The mechanism is straightforward and follows directly from the total probability law you already know. For discrete variables, imagine a joint probability table where rows represent values of X and columns represent values of Y. The cell at row x, column y holds P(X=x, Y=y). To get the marginal P(X=x) — the probability that X equals x, regardless of what Y does — you sum across the entire row: P(X=x) = Σ_y P(X=x, Y=y). You're averaging over all possible Y values, weighted by their probabilities. Literally: add up each column entry in row x. The resulting row-sums form the marginal distribution of X; the column-sums form the marginal of Y. This is where the term "marginal" comes from — historically, these sums were written in the margins of the table.

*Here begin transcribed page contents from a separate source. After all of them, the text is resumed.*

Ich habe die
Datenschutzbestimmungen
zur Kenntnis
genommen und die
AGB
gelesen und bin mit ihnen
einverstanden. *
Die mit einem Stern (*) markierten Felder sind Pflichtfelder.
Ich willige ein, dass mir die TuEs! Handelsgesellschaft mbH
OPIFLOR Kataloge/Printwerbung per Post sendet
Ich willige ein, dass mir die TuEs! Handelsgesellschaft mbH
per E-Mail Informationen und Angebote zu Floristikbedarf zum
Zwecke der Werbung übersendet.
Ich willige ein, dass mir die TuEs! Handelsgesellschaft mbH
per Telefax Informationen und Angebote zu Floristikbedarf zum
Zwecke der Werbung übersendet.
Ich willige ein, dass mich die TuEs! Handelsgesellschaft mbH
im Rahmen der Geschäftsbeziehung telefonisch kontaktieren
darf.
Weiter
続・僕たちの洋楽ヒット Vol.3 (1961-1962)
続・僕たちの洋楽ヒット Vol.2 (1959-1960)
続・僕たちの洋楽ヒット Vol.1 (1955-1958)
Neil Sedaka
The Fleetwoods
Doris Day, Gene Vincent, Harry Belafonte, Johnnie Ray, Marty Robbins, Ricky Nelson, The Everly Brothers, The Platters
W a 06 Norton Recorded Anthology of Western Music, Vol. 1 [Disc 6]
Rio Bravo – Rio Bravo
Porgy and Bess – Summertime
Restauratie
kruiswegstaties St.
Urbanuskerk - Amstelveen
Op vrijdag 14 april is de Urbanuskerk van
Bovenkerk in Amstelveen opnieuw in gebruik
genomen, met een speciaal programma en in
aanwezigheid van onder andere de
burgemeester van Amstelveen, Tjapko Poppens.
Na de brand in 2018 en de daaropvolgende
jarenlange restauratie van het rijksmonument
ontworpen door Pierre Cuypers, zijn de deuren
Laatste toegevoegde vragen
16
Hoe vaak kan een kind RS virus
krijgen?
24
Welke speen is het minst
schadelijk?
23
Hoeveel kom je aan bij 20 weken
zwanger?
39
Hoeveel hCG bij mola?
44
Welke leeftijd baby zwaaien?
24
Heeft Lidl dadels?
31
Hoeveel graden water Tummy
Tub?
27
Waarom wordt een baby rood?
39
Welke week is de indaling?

For continuous joint distributions f(x, y), the logic is identical but summation becomes integration: f_X(x) = ∫ f(x, y) dy. You fix x and integrate out y over its entire range, leaving a function of x alone. The resulting f_X is a valid probability density — it integrates to 1 — and it describes X's behavior irrespective of Y. The key insight is that marginalization discards information about the relationship between variables without discarding information about each variable individually. The joint distribution contains everything; the marginals contain only each variable's behavior in isolation.
One critical implication: you cannot generally recover the joint distribution from the marginals alone. Two pairs of variables can share identical marginals yet have completely different joint distributions — one pair might be independent, another strongly correlated. Independence is the special case where the joint factors into the product of the marginals: P(X=x, Y=y) = P(X=x) · P(Y=y) for all x, y. When that factorization fails, the variables are dependent and the marginals fail to capture the relationship. This asymmetry — joint implies marginals, but marginals don't imply joint — is one of the foundational lessons of multivariate probability.